Data Breaches – What to do if you find personal data in a public place
16th September 2019
Data controllers in the private and public sectors hold increasing amounts of personal data on individuals.
Many organisations also continue to hold large quantities of personal data in paper form – often in on-site locations like offices, businesses, hospitals or other facilities. This large increase in the quantity of personal data processed and held gives rise to security challenges for the organisations that collect the data.
Occasionally, incidents will arise where personal data stored or maintained in paper form or in digital form on portable storage devices such as laptops, smartphones, or USB drives, may be lost or stolen.
In the unlikely event that a member of the public should find personal data or come into possession of documents or devices containing personal data that is not their own, it is important not to compound any personal data breach by further disclosing or transferring the data to any additional third parties.
If the source of the data is identifiable, by a company logo, or the name and details of the organisation, then the recommended course of action is to immediately return the data to its source.
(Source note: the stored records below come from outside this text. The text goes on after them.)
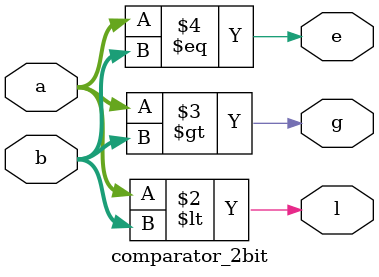
<source format=v>
`timescale 1ns / 1ps


module comparator_2bit(
    input [1:0] a,b,
    output reg l,g,e
    );
    
    always @(a,b)
        begin
            l = ({a}<{b});
            g = ({a}>{b});
            e = ({a}=={b});
        end  
endmodule

</source>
While the temptation may arise to read or otherwise examine the personal data, the Data Protection Commission would respectfully request that members of the public would not do this, as it may represent a further breach of confidentiality.
Onward disclosure or processing of the personal data may result on a loss of confidentiality for the data subjects, and may infringe on their rights and freedoms.
In the event that the source of the personal data cannot be identified, members of the public are invited to contact the Data Protection Commission, and we will endeavor to assist you to identify the rightful owner with a view to returning the documents to them, and the Data Protection Commission will notify the owner of its obligations under Article 33 of the General Data Protection Regulation.